The CEO of Amazon Web Services highlighted their strong partnership with Anthropic and the rapid advancements of their Trainium chips, emphasizing AWS’s integrated technology stack and commitment to expanding compute capacity to meet growing AI demands. AWS supports diverse hardware needs, continues to scale infrastructure, and sees generative AI and agent technologies as key future drivers, with many customers already trusting AWS for large-scale AI workloads.

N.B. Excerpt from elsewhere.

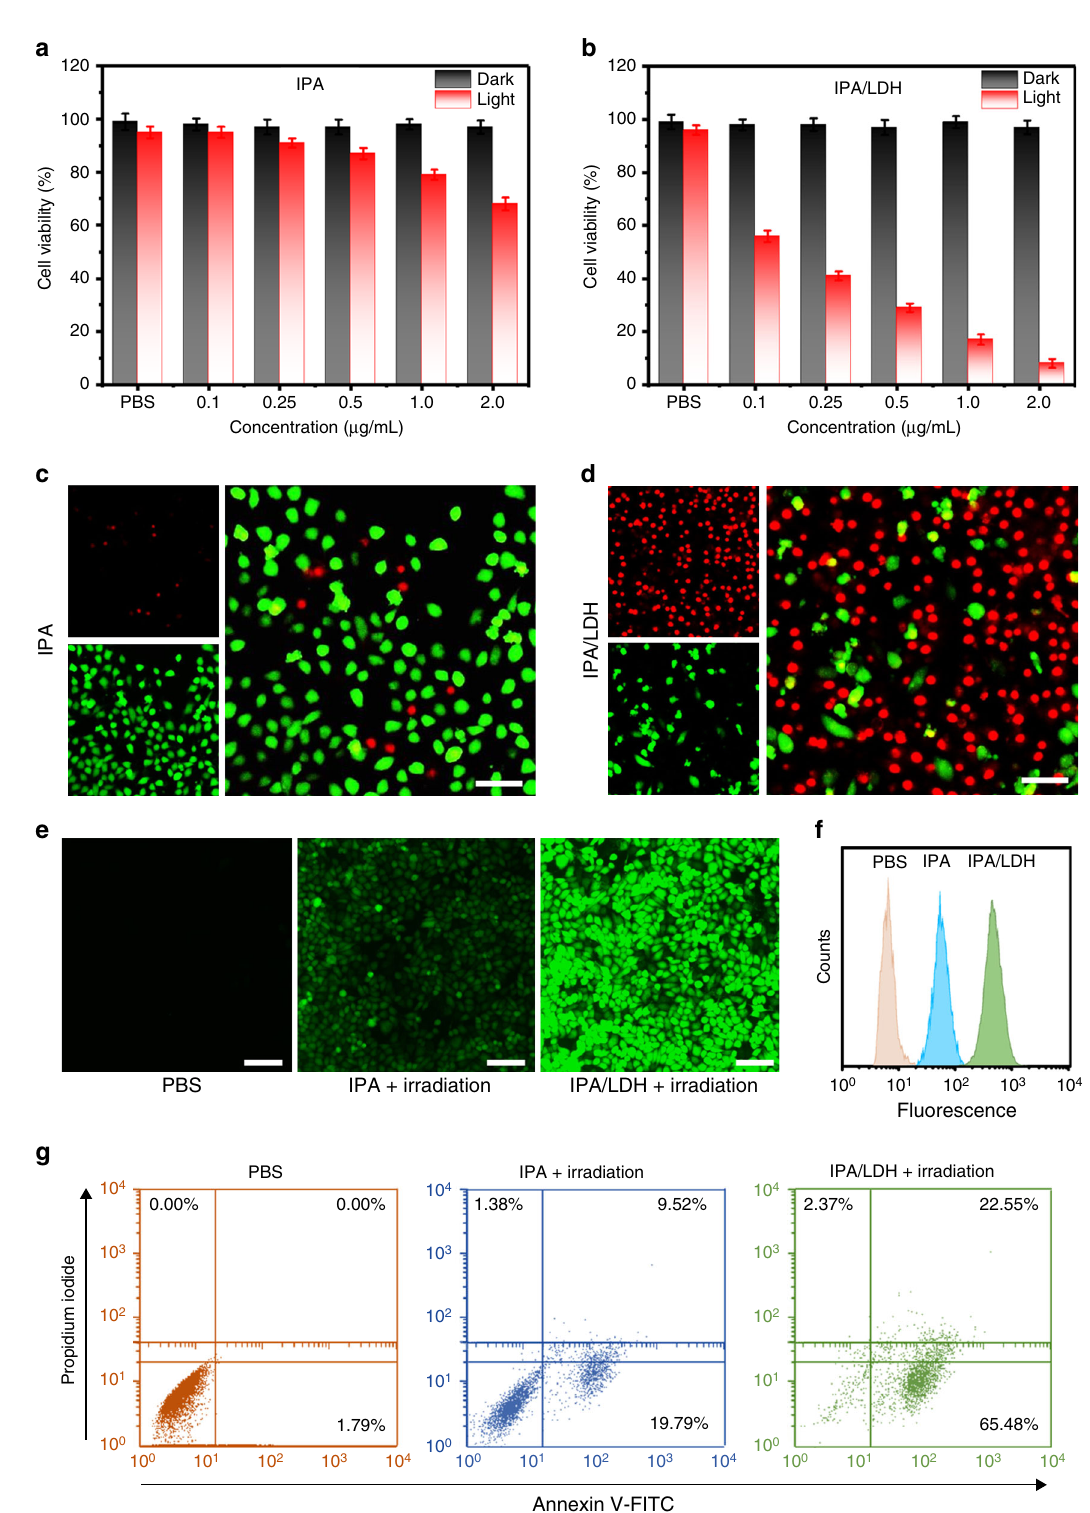
Fig. 4 In vitro PDT effects of IPA/LDH with Hela cells. MTT assay of cell viabilities with and without irradiation following incubation with a IPA and b IPA/ LDH, respectively. The corresponding Calcein-AM/PI staining images of cells treated with c IPA and d IPA/LDH following irradiation. Scale bar = 50 nm. e Intracellular ROS production treated with different samples using DCFH-DA as a probe. Scale bar = 100 nm. f Flow cytometry measurements of DCFH-DA signal for PBS (pink), IPA (blue), and IPA/LDH (green). g Flow cytometry measurement results of Annexin V-FITC/PI double stained cells treated with PBS, IPA, and IPA/LDH followed by laser irradiation. Error bars were de fi ned as standard deviation, n =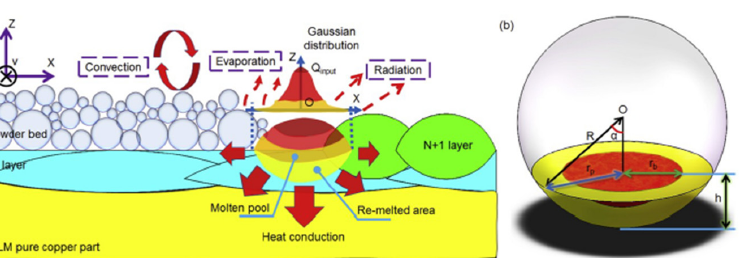
Figure 12. Schematics of heat transfer process of a molten pool during SLM processing ( a ) Heat transfer in laser molten pool during the SLM process; ( b ) simplified mathematical model of the laser molten pool. Reproduced with permission from [9] Elsevier, 2020.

The CEO of Amazon Web Services (AWS) discussed the company’s strong partnership with Anthropic and highlighted the rapid progress made with their Trainium chips, emphasizing cost, performance, and efficiency improvements over previous generations and competitors like NVIDIA GPUs and Google’s TPUs. AWS controls the entire technology stack—from silicon development to data centers—allowing them to deploy large clusters quickly and deliver impressive performance. This integrated approach enables AWS to bring new capabilities to market rapidly and meet the growing demand for compute power.
AWS is committed to an annual cadence of new training chip generations, driven by the insatiable hunger for more compute power in AI applications. The company focuses on iterating technology quickly to increase compute density within existing power footprints, enabling customers to build innovative applications efficiently. AWS also supports NVIDIA GPUs, recognizing that different use cases may benefit from different hardware, and maintains a long-standing partnership with NVIDIA to provide customers with stable, high-performance clusters at scale.
Capacity expansion is a major focus for AWS, with plans to double their compute capacity to around eight gigawatts by the end of 2027. The company added 3.8 gigawatts in the past year alone and will continue to scale based on customer demand. While AWS listens closely to customer needs to guide their investments, they acknowledge that supply constraints exist across the industry due to the rapid growth of AI, affecting chips, power, data centers, and other components. Despite these challenges, AWS has strong partnerships and supply chain management to secure the necessary resources.
The CEO highlighted that AWS is already seeing financial benefits from their Trainium technology, with rapid growth in services like Bedrock, where over half of all inference tokens are processed on Trainium servers. The partnership with Anthropic is particularly strong, with Anthropic relying heavily on AWS for their compute needs through Project Rainier. Although Anthropic also uses other cloud providers to meet their massive compute demands, AWS remains their primary cloud partner, collaborating closely to support their current and future AI models.
Looking ahead, AWS sees generative AI and agent technologies as key drivers of enterprise value, though adoption will take time as organizations adjust workflows and processes. The CEO noted that while not all customers are ready for this shift, there is strong excitement and recognition of the efficiency gains agents can provide. AWS believes they are well-positioned in the market, with many customers choosing to run production workloads on their platform after evaluating multiple options, signaling confidence in AWS’s infrastructure and services for AI at scale.